■ To do: Turn the stretch from the line containing "genus: Cyperus" through the line containing "genus: Cytinus", both ends included, into a numbered list with no blank lines and no pictures.

■ Records to process:
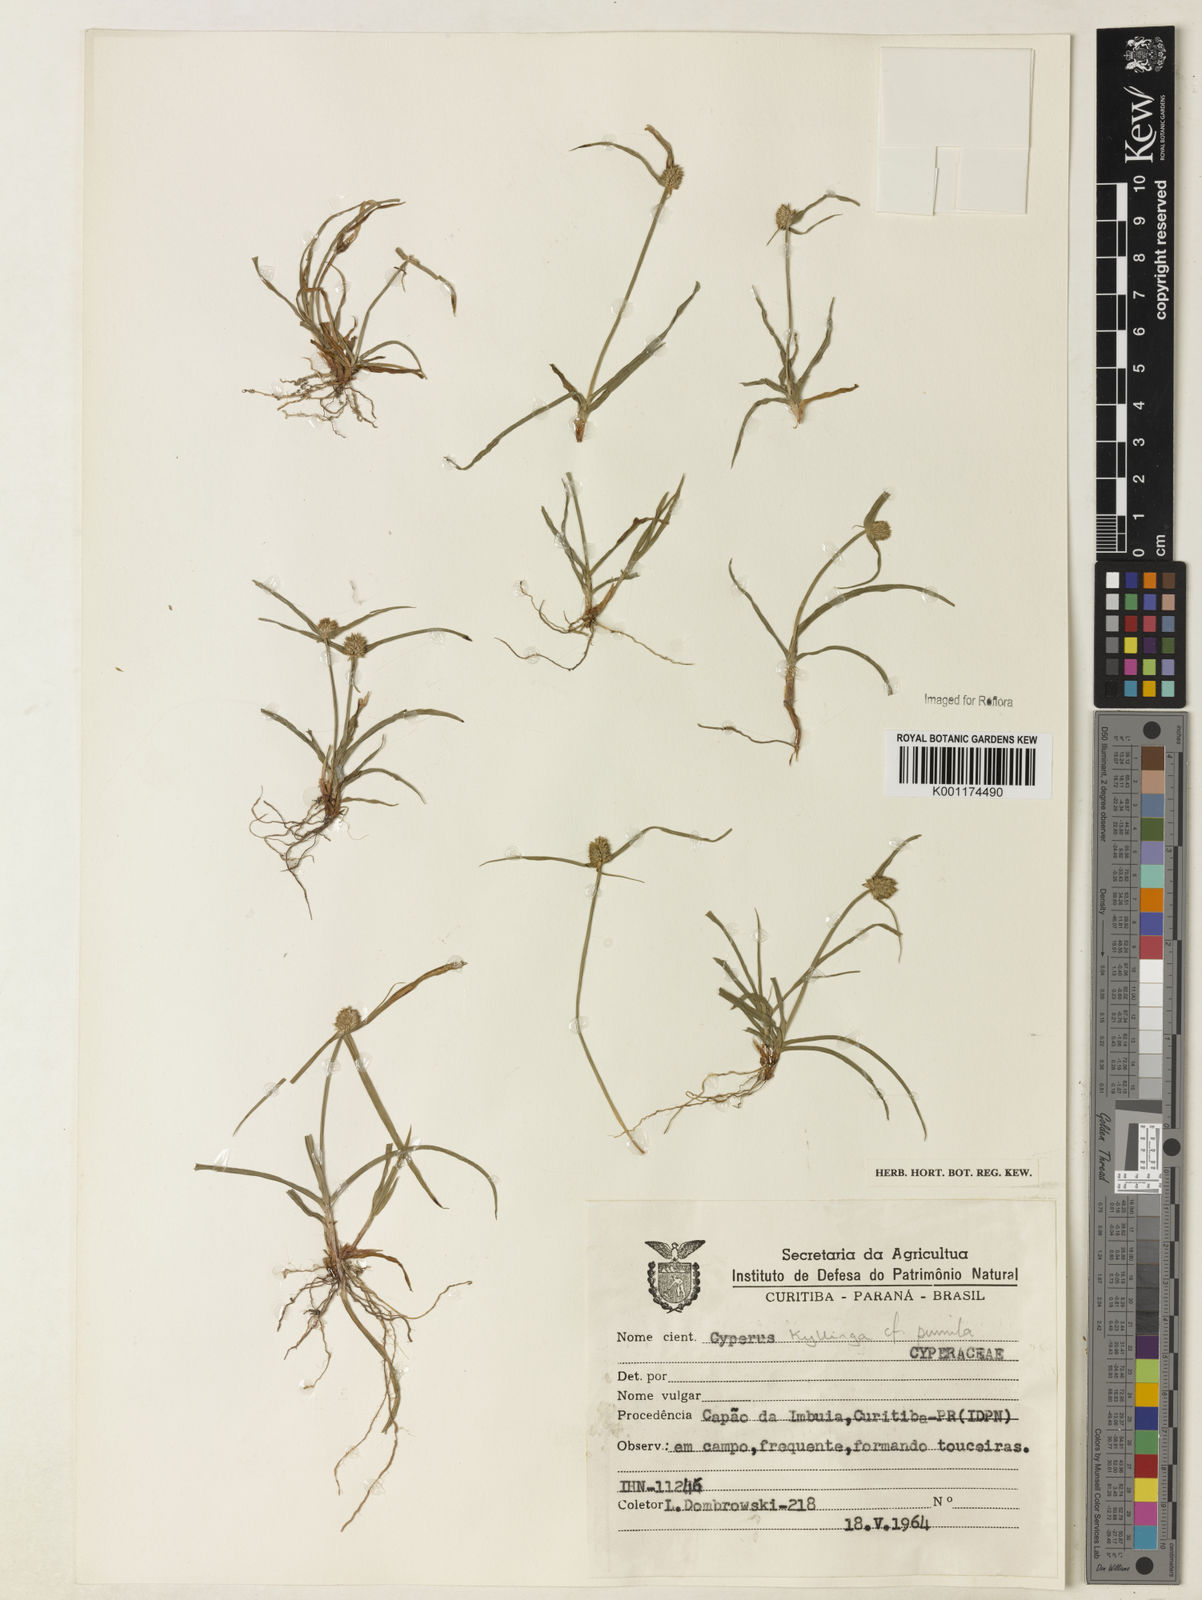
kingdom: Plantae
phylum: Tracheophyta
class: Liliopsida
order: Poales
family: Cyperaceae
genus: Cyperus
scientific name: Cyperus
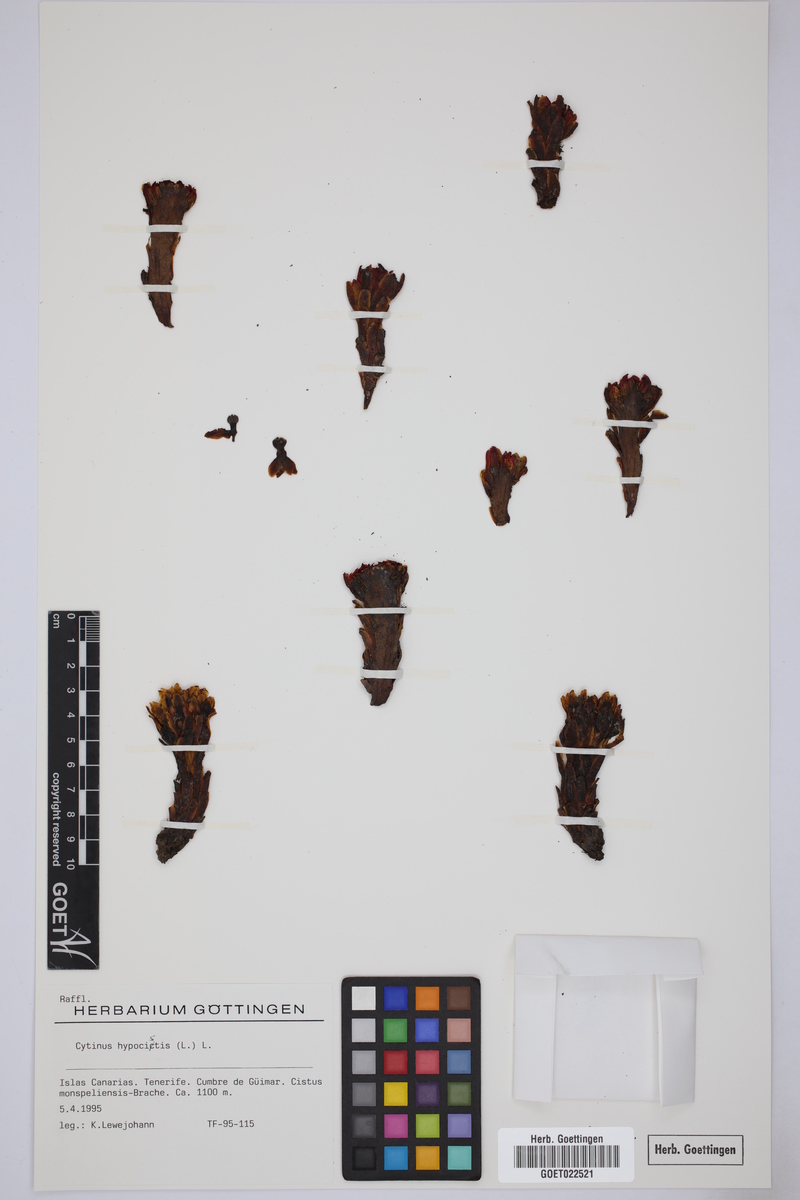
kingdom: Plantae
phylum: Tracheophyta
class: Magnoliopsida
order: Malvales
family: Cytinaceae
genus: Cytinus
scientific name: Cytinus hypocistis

---

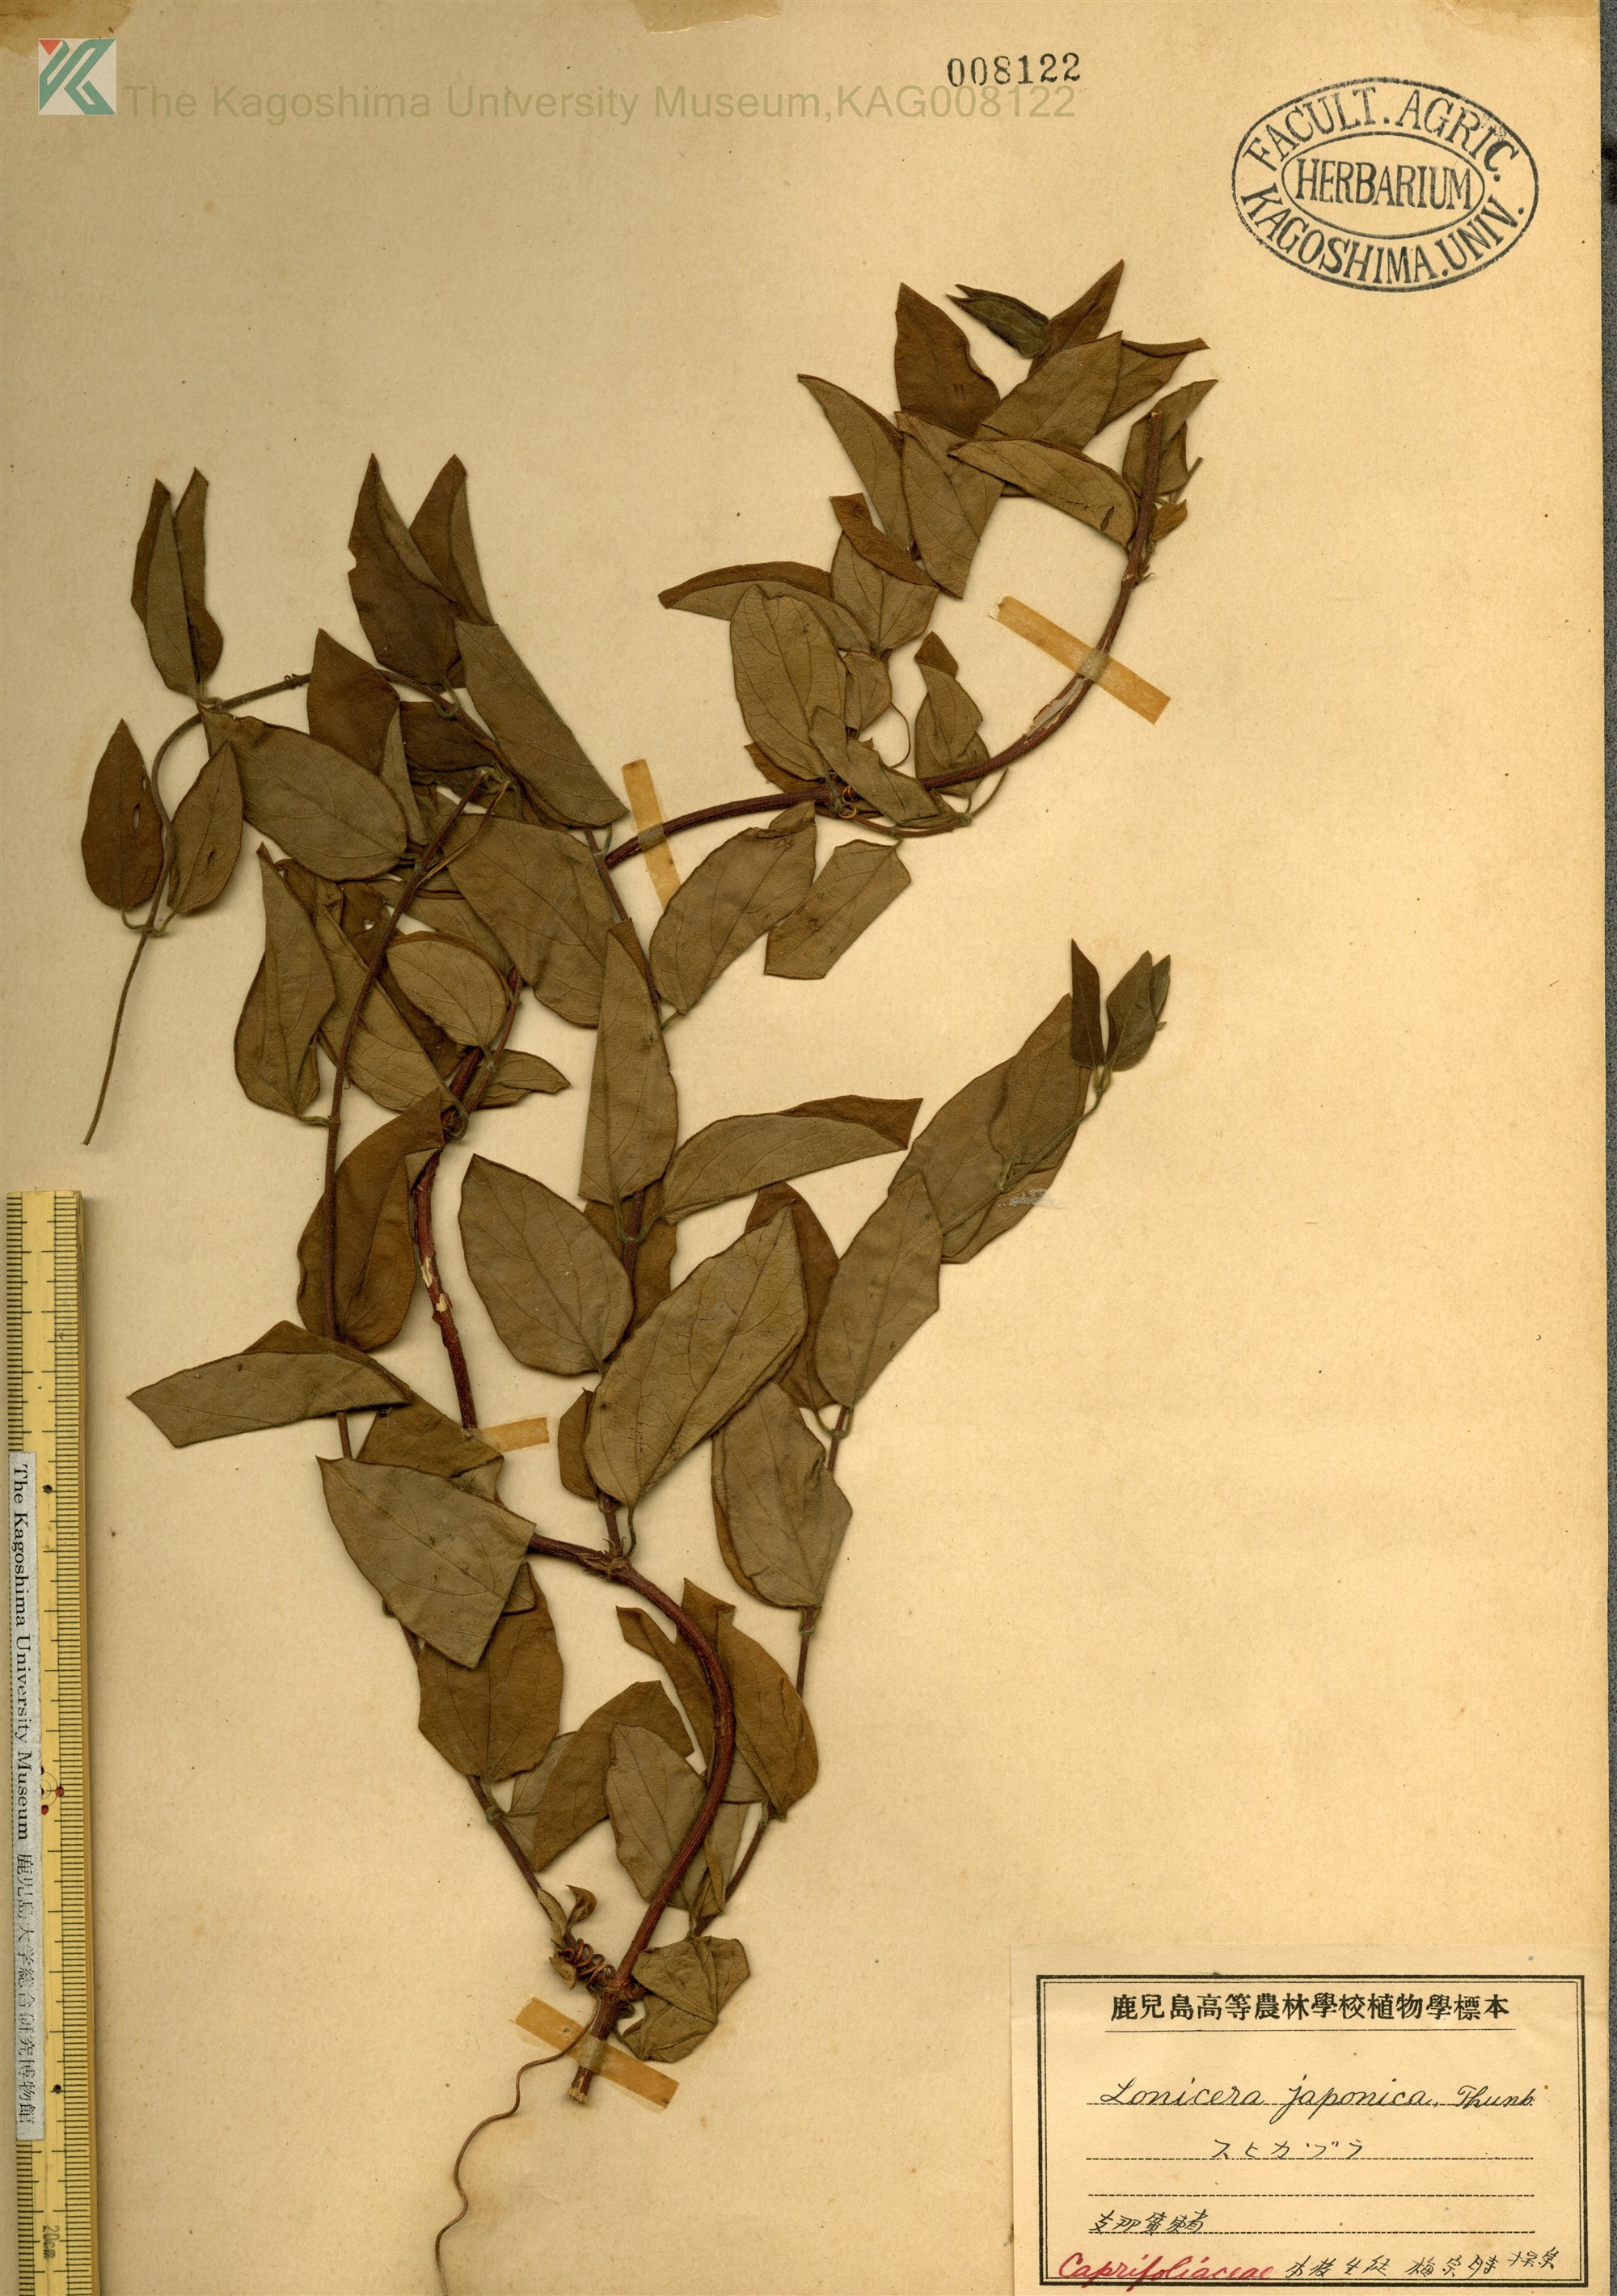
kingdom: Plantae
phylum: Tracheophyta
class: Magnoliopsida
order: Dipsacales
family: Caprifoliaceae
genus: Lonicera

...

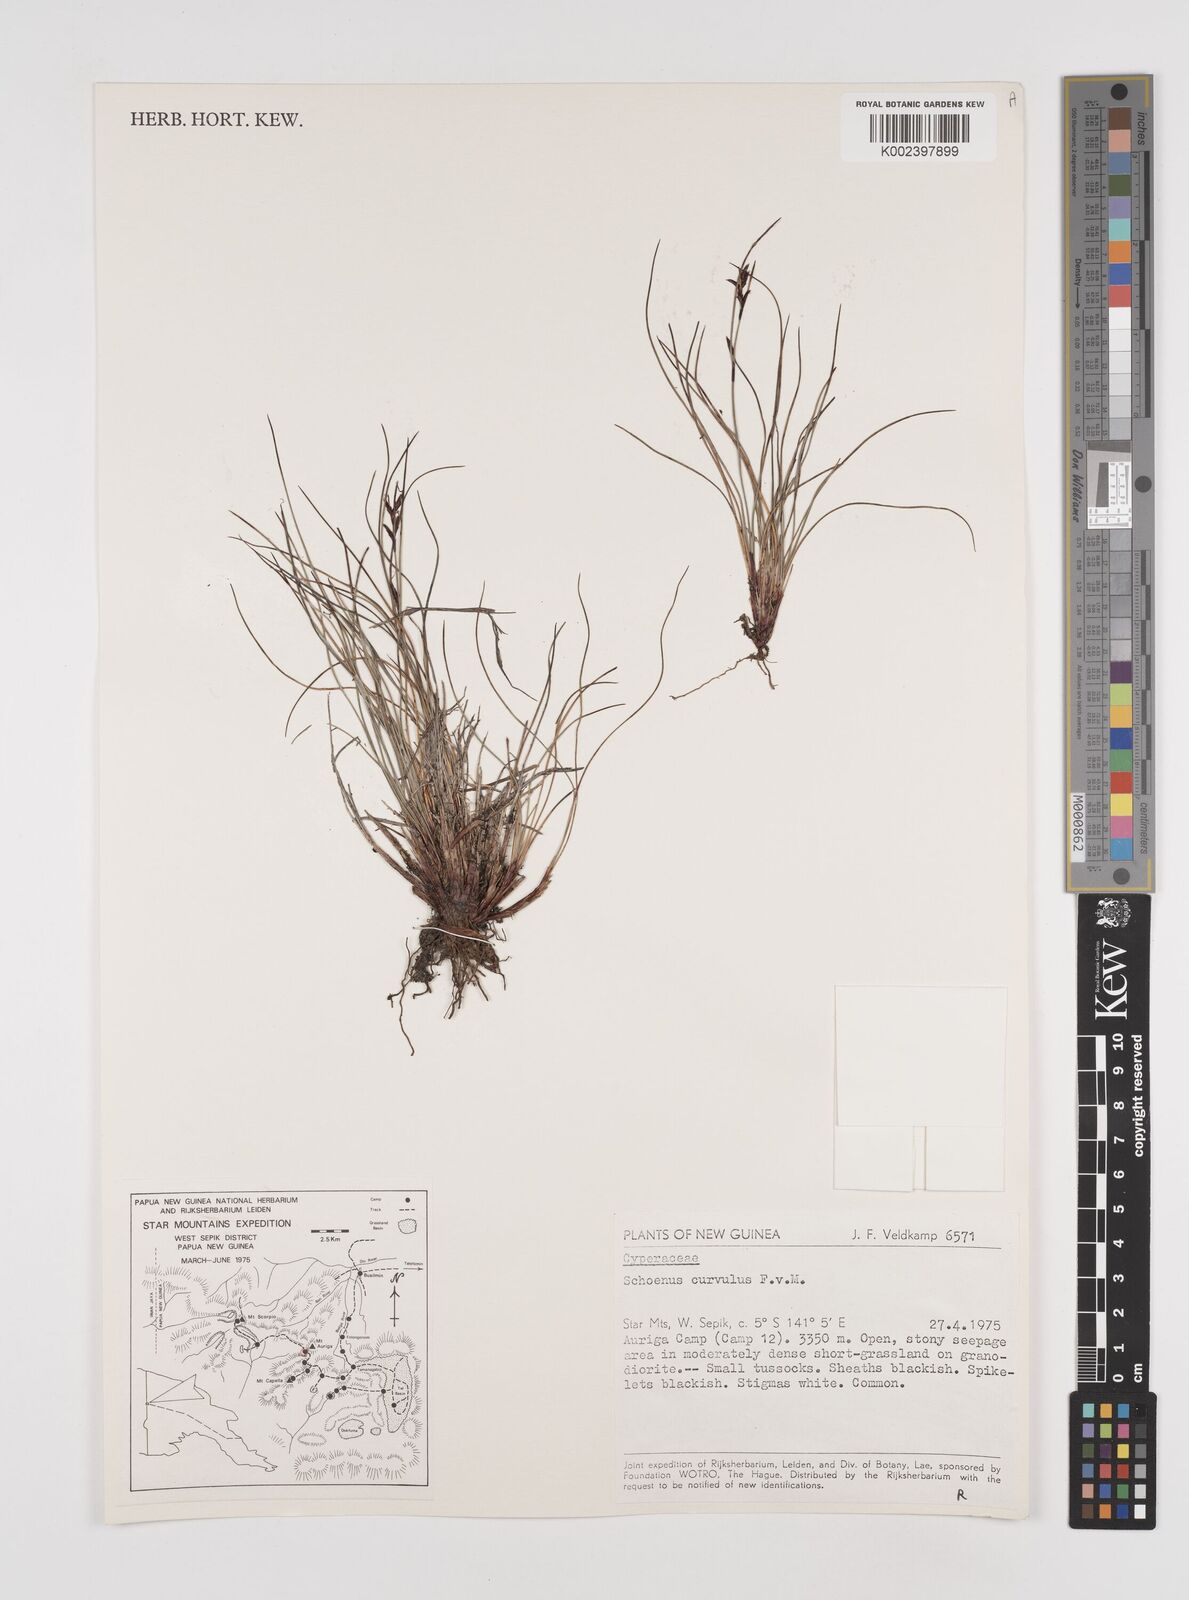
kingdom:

■ Expected output:
1. genus: Cyperus
2. scientific name: Cyperus
3. kingdom: Plantae
4. phylum: Tracheophyta
5. class: Magnoliopsida
6. order: Malvales
7. family: Cytinaceae
8. genus: Cytinus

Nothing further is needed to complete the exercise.